» **Record extracts**
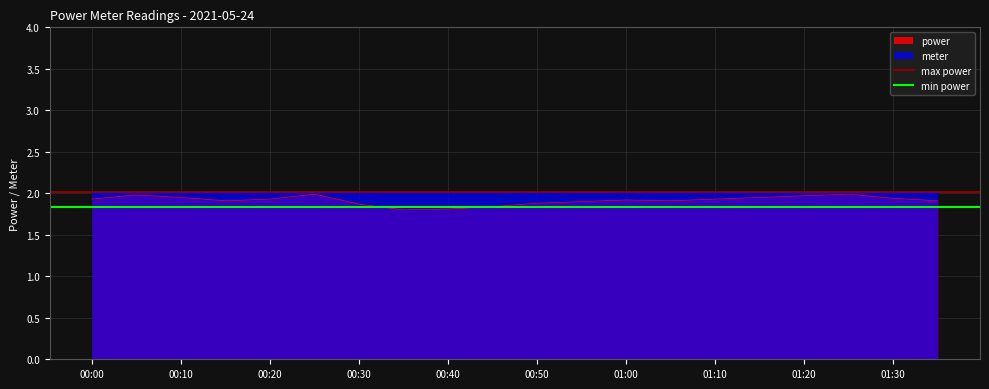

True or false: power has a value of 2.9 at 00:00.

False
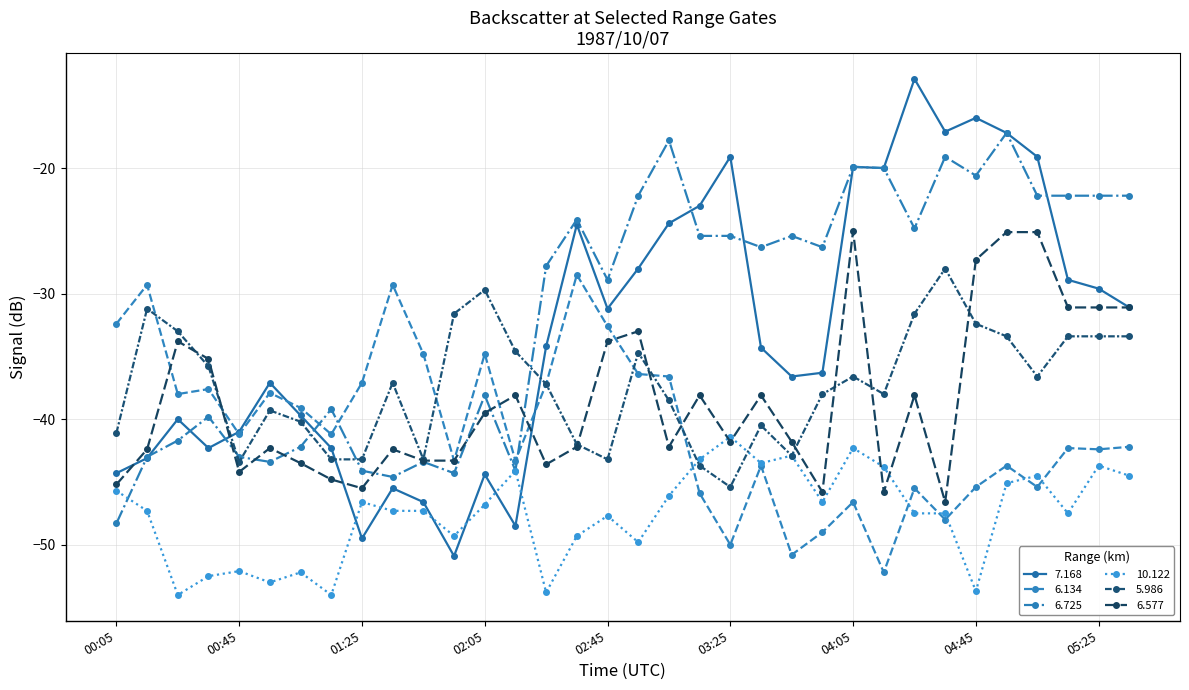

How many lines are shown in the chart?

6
---
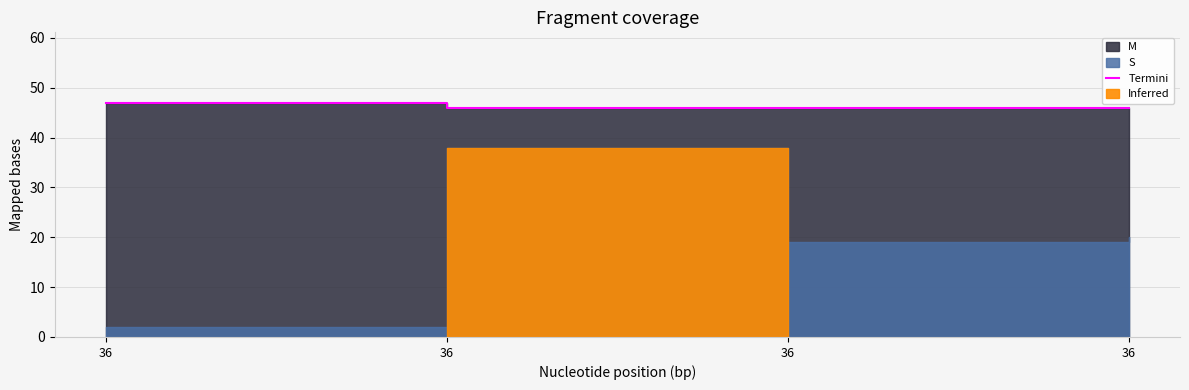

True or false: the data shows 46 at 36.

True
--
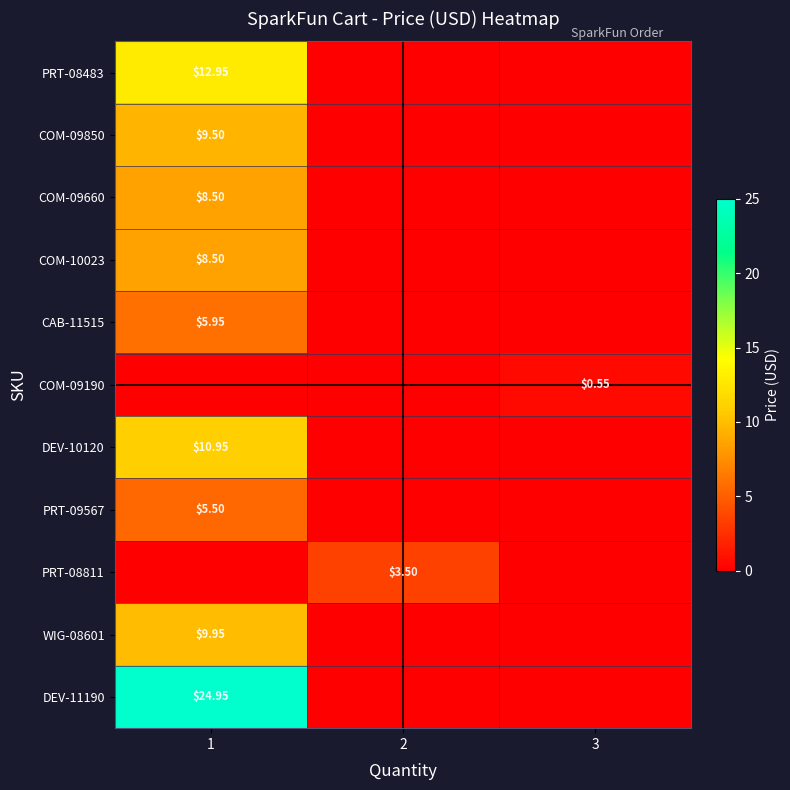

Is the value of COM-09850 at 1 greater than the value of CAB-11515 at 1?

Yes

» **What is being asked**
Reproduce the part of the listing that opens with the line containing "True or false: power" and closes with the line containing "How many lines are shown in the chart?", both of those lines included, and omit the pictures from your answer.

» **Exercise output**
True or false: power has a value of 2.9 at 00:00.

False

How many lines are shown in the chart?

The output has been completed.